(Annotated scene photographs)
......

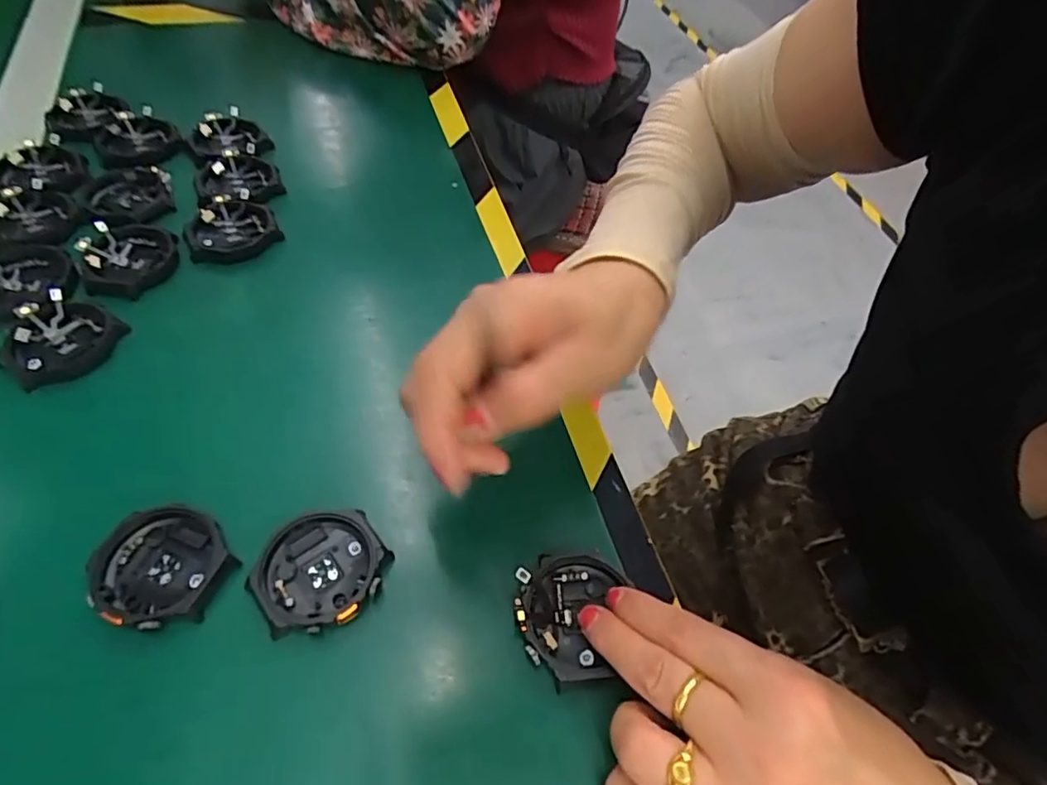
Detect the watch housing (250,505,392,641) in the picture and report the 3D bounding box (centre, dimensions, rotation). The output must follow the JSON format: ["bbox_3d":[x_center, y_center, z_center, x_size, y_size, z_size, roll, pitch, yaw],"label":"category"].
[{"bbox_3d":[-0.085,0.073,0.243,0.052,0.008,0.048,2,54,-3],"label":"watch housing"}]

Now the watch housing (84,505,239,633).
[{"bbox_3d":[-0.149,0.072,0.242,0.054,0.011,0.048,24,56,12],"label":"watch housing"}]

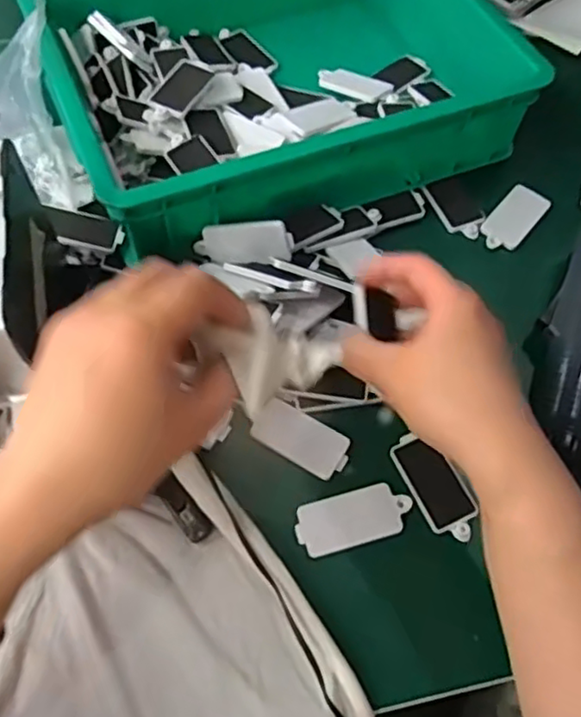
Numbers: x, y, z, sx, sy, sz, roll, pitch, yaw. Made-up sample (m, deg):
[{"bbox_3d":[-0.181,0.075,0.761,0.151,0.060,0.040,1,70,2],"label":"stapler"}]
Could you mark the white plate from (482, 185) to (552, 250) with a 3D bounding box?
[{"bbox_3d":[0.178,-0.112,0.513,0.033,0.004,0.069,37,68,17],"label":"white plate"}]

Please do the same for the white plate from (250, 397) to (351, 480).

......

## ACTIVITY
Please print out the entries above exactly. The pictures stay out.

## YOUR SOLUTION
Detect the watch housing (250,505,392,641) in the picture and report the 3D bounding box (centre, dimensions, rotation). The output must follow the JSON format: ["bbox_3d":[x_center, y_center, z_center, x_size, y_size, z_size, roll, pitch, yaw],"label":"category"].
[{"bbox_3d":[-0.085,0.073,0.243,0.052,0.008,0.048,2,54,-3],"label":"watch housing"}]

Now the watch housing (84,505,239,633).
[{"bbox_3d":[-0.149,0.072,0.242,0.054,0.011,0.048,24,56,12],"label":"watch housing"}]

Numbers: x, y, z, sx, sy, sz, roll, pitch, yaw. Made-up sample (m, deg):
[{"bbox_3d":[-0.181,0.075,0.761,0.151,0.060,0.040,1,70,2],"label":"stapler"}]
Could you mark the white plate from (482, 185) to (552, 250) with a 3D bounding box?
[{"bbox_3d":[0.178,-0.112,0.513,0.033,0.004,0.069,37,68,17],"label":"white plate"}]

Please do the same for the white plate from (250, 397) to (351, 480).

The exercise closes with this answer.